Rendez-nous le « Mal-aimé », notre loup

Le « Mal-aimé », une publicité tout en émotion

Au même moment où la célébration des prouesses de l’IA dans le domaine de la publicité tourne à l’adoration du veau d’or, une pépite rafraichissante et lumineuse nous a été offerte par l’agence Romance Agency.

 Le « Mal-aimé », un loup solitaire qui apprend à cuisiner pour se faire adopter et aimer par la forêt et sa faune. Il va donc de sacrifice en sacrifice jusqu’à renoncer ainsi à sa prédilection carnivore et se mettre à privilégier des légumes quitte à devenir carrément végétarien.

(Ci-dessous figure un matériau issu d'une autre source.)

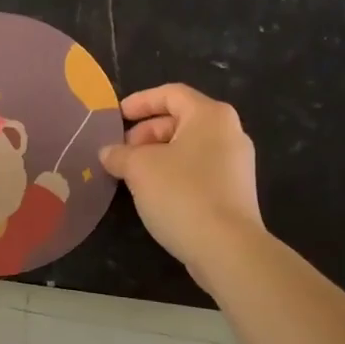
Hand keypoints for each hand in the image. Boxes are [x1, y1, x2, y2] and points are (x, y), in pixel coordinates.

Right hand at [100, 84, 263, 270]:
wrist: (228, 249)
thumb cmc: (182, 194)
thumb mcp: (139, 168)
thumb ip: (120, 154)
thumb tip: (108, 153)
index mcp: (210, 115)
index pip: (171, 93)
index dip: (140, 102)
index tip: (116, 117)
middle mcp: (229, 133)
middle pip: (180, 120)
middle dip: (145, 133)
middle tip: (121, 152)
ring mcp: (236, 164)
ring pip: (188, 148)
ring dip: (157, 156)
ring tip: (131, 174)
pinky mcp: (235, 192)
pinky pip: (198, 170)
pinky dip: (173, 173)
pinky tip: (153, 194)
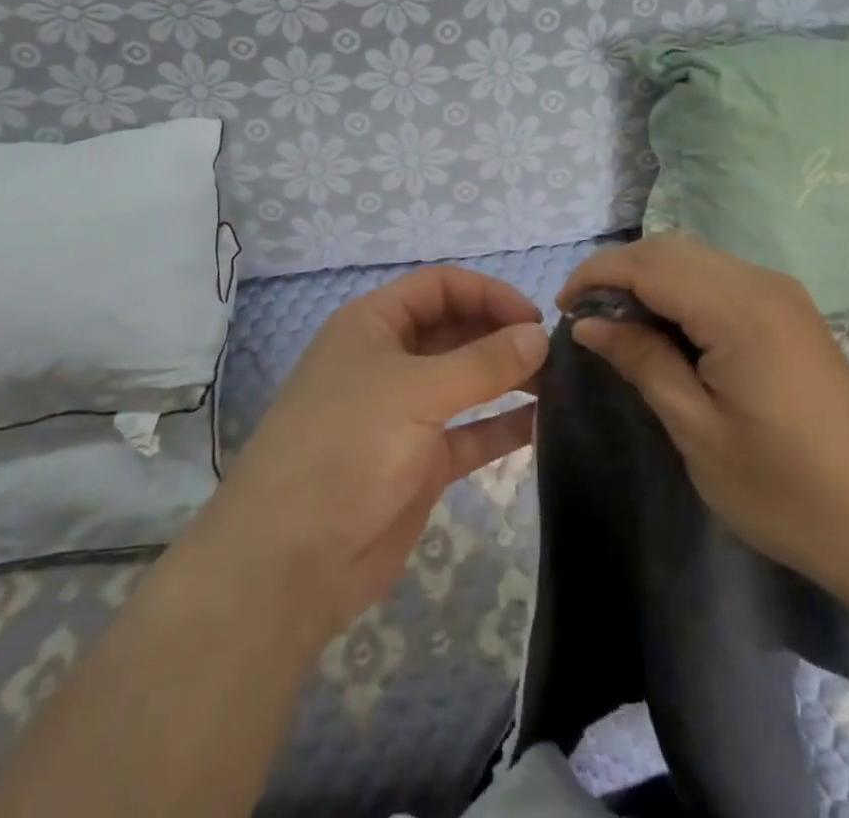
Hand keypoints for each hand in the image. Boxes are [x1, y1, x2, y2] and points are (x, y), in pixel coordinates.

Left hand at [195, 268, 549, 646]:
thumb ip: (483, 363)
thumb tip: (540, 335)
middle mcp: (390, 360)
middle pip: (456, 330)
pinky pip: (471, 433)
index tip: (535, 319)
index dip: (488, 293)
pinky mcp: (420, 463)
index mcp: (374, 325)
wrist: (288, 561)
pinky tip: (543, 425)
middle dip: (502, 335)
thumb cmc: (346, 447)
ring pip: (466, 381)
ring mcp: (405, 413)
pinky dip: (502, 427)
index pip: (440, 287)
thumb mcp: (415, 392)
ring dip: (508, 378)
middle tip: (557, 354)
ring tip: (560, 384)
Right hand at [559, 234, 848, 610]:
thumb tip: (589, 323)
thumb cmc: (785, 490)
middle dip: (619, 272)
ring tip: (619, 326)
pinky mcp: (790, 312)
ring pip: (695, 258)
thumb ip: (642, 361)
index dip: (597, 276)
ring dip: (649, 278)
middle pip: (671, 249)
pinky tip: (668, 330)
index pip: (649, 264)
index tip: (561, 308)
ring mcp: (781, 294)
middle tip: (586, 319)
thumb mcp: (698, 430)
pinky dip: (681, 290)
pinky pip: (720, 278)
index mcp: (739, 310)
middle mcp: (761, 284)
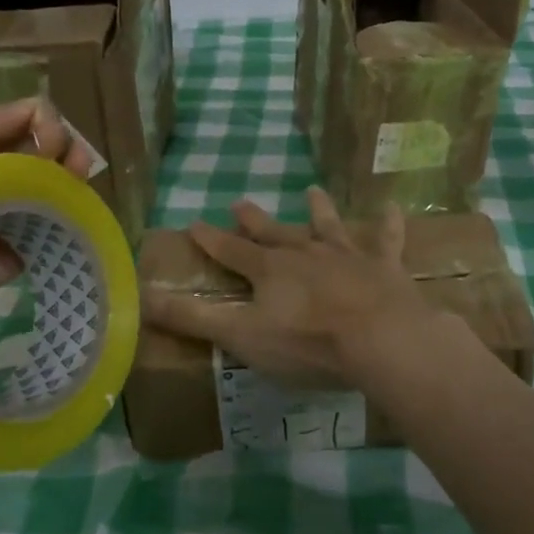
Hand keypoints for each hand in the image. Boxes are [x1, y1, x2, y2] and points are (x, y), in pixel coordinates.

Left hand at [0, 101, 92, 307]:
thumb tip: (39, 110)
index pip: (25, 121)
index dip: (42, 122)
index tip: (45, 134)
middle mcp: (0, 173)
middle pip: (49, 150)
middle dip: (64, 145)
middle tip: (70, 158)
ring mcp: (14, 211)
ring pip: (59, 185)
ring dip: (73, 174)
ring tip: (77, 174)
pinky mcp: (22, 248)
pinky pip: (57, 225)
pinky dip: (72, 212)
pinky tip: (74, 205)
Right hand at [142, 188, 446, 388]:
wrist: (379, 339)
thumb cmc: (307, 343)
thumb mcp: (241, 336)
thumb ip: (193, 319)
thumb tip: (141, 297)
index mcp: (270, 270)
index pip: (231, 251)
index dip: (211, 239)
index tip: (194, 223)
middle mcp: (305, 253)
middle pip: (275, 233)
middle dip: (255, 220)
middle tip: (240, 202)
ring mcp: (347, 257)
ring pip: (328, 227)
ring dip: (319, 210)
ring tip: (312, 190)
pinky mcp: (384, 267)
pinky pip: (386, 240)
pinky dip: (388, 224)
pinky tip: (392, 207)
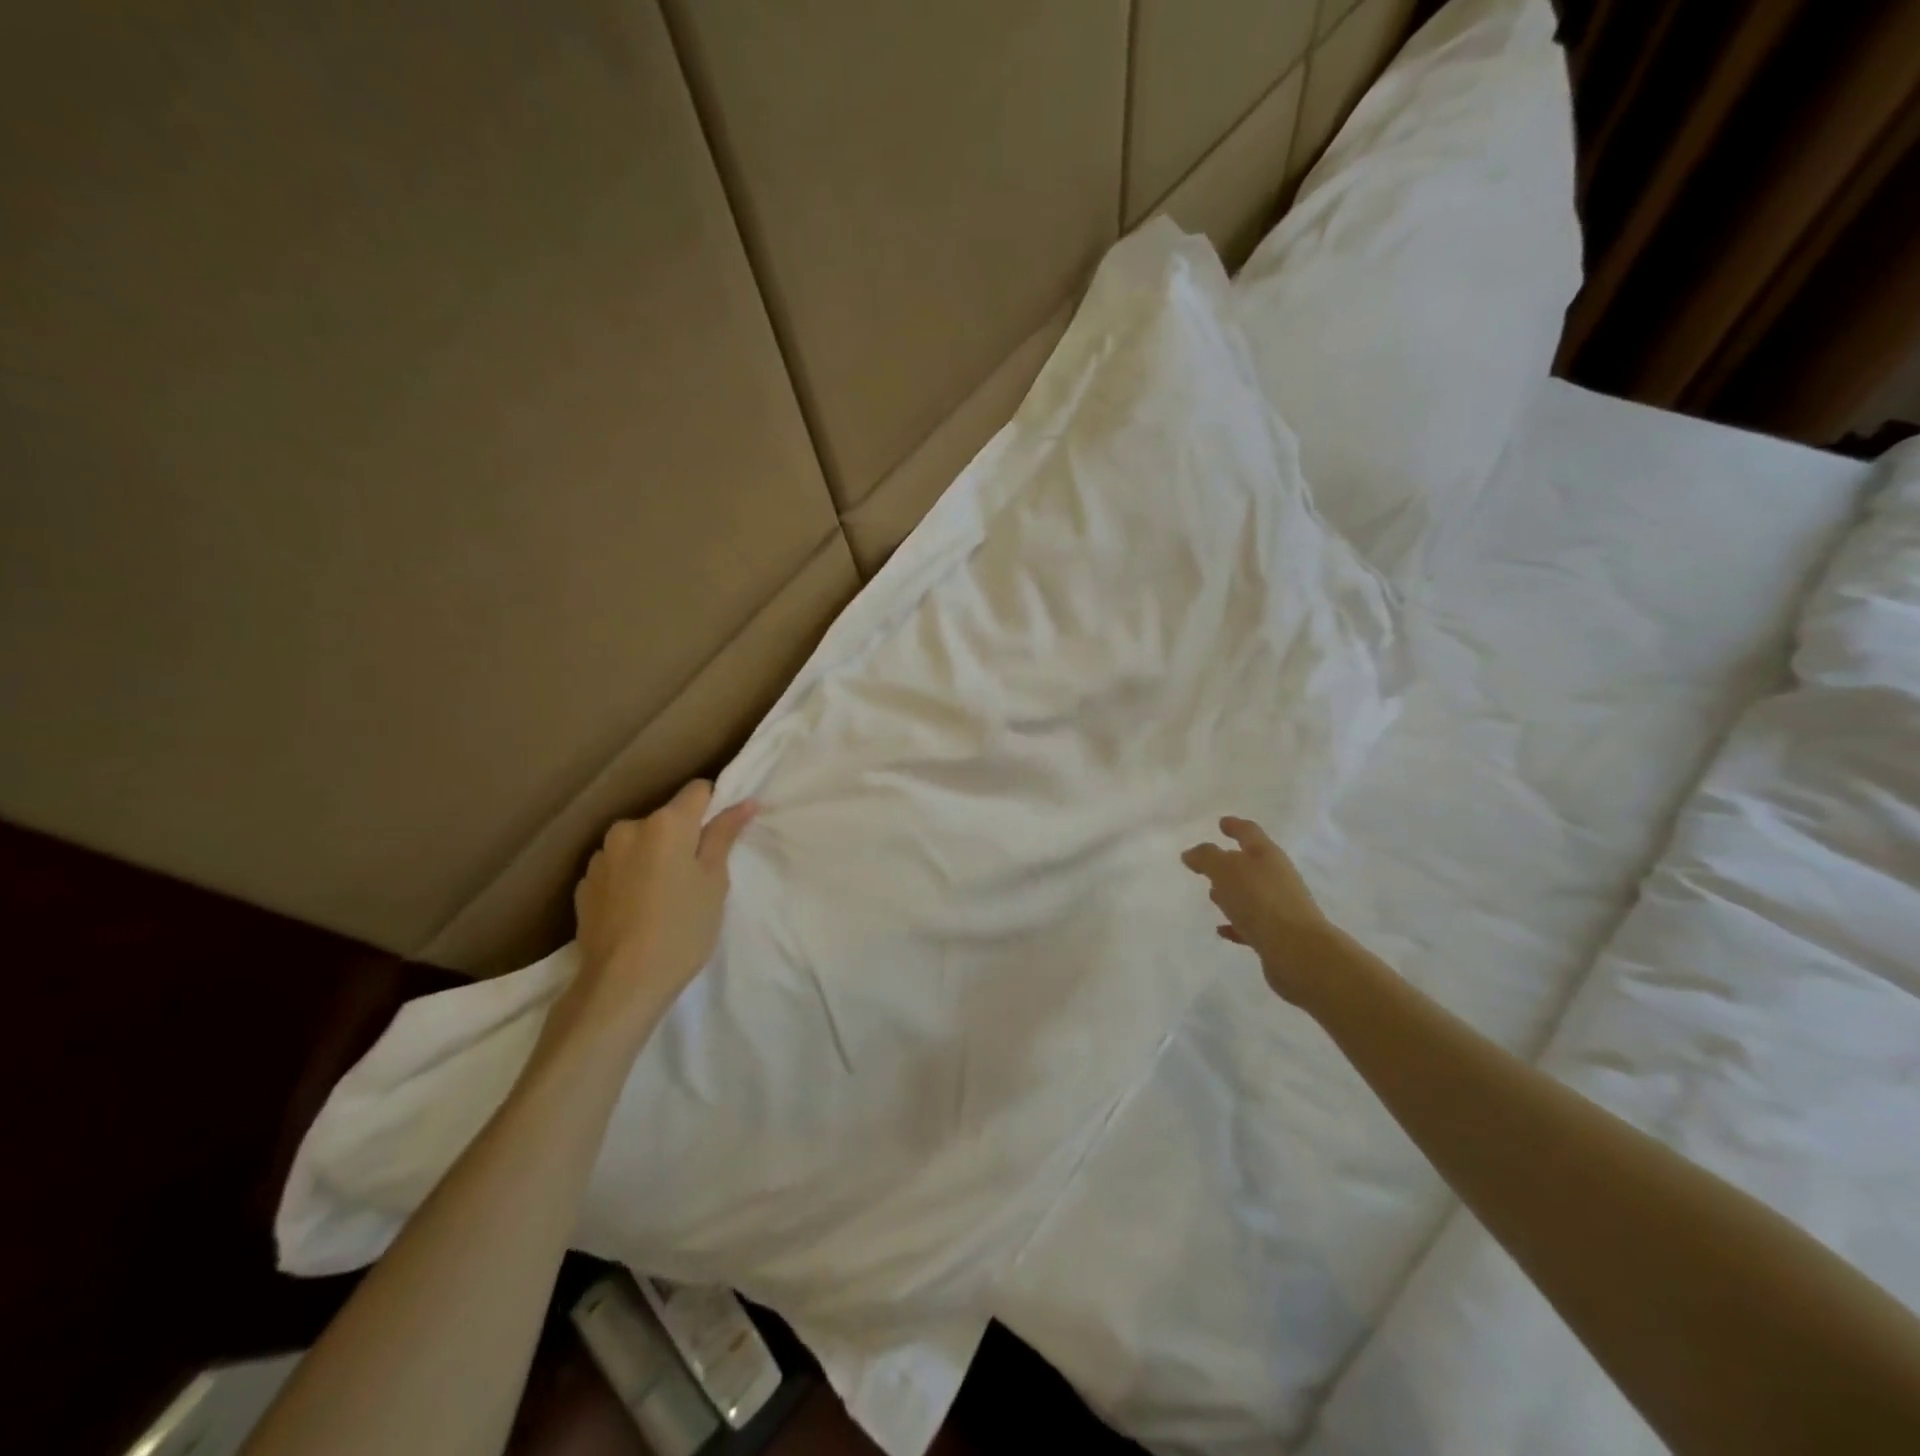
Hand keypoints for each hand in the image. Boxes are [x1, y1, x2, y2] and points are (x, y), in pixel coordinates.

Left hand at [561, 781, 756, 1041]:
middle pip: (667, 819)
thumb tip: (745, 802)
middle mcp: (629, 828)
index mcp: (666, 823)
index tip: (721, 839)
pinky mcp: (584, 883)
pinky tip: (637, 911)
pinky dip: (630, 878)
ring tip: (663, 897)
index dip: (715, 808)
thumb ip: (724, 836)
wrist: (621, 984)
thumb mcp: (714, 882)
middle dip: (682, 838)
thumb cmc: (682, 929)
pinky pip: (617, 867)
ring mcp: (601, 856)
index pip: (698, 791)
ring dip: (653, 857)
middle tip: (696, 878)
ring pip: (640, 843)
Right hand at [1182, 816, 1336, 1004]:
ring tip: (1212, 894)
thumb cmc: (1259, 900)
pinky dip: (1236, 922)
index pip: (1249, 833)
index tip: (1222, 823)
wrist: (1298, 951)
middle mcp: (1277, 877)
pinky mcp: (1278, 935)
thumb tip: (1191, 853)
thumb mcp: (1225, 870)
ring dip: (1233, 892)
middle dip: (1231, 862)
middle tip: (1209, 863)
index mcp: (1266, 855)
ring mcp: (1280, 906)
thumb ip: (1206, 858)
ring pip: (1251, 893)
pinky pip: (1251, 923)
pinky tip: (1222, 929)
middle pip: (1251, 863)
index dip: (1235, 826)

C’est cela la trame du « Mal-aimé », une publicité tout en émotion. Une preuve de plus que l’IA ne pourra pas remplacer la sensibilité, les émotions, la joie et l’émerveillement humain derrière toute œuvre de créativité. L’engouement que suscite une telle fraicheur a pulvérisé toutes les frontières.

« Le Mal-aimé », faire partie du groupe

La publicité d’Intermarché « Le Mal-aimé » sous forme de « conte de Noël », de plus de deux minutes, nous montre un loup qui cherche désespérément à faire partie des animaux de la forêt. Des animaux qui ont des pratiques de célébration de fêtes et des habitudes alimentaires qui lui sont étrangères. Alors, il se met à cuisiner des légumes pour se faire adopter et partager ainsi un repas de fêtes avec eux, le tout sur un air de la chanson, Le Mal-aimé de Claude François.

Notre Loup « Le Mal-aimé » est désormais aimé par le monde entier ! », a déclaré fièrement mercredi 10 décembre sur LinkedIn Thierry Cotillard, le patron du groupement Mousquetaires/Intermarché : « plus de 20 millions de vues sur les réseaux sociaux en trois jours » pour cette production ayant mobilisé « une centaine de personnes » pendant un an, « et sans recours à l’IA ».

Le « Mal-aimé », une publicité tout en émotion
Allons-nous crier haut et fort à l’unisson : Rendez-nous notre loup

Tous les dessins sont faits et peints par des humains

Le cofondateur d’Illogic Studios, Lucas Navarro, ne cache pas sa surprise face à un tel phénomène inattendu. N’a-t-il pas déclaré qu’il  « ne s’attendait pas à un tel succès ». Son loup conquiert une audience qui ne cesse de s’étendre à l’infini. Tout en insistant sur le fait que « tous les dessins sont faits et peints par des humains, de manière traditionnelle », ce qui « permet de créer une vraie émotion ». En soulignant au passage que le recours à l’IA était «très anecdotique dans certaines parties de programmation ». Et que bien évidemment « en tant que studio d’animation, évidemment on s’intéresse à l’IA », mais « comme un outil au service des artistes ». 

Nous ne pouvons qu’aimer ce loup qui veut mettre un terme à son bannissement, qui s’humanise qui adopte notre mode de vie. Mais quel regret que d’assister à la disparition du loup de notre imaginaire. Ce loup si sauvage et si solitaire. Ce loup qui se déguise en grand-mère pour piéger la petite fille, le chaperon rouge qui rend visite à cette même grand-mère. Ce loup va terriblement nous manquer et c’est là le paradoxe de cette publicité qui soulève ces vagues d’adhésion, de fascination, en même temps que d’appréhensions et de regrets. Allons-nous crier haut et fort à l’unisson : Rendez-nous notre loup.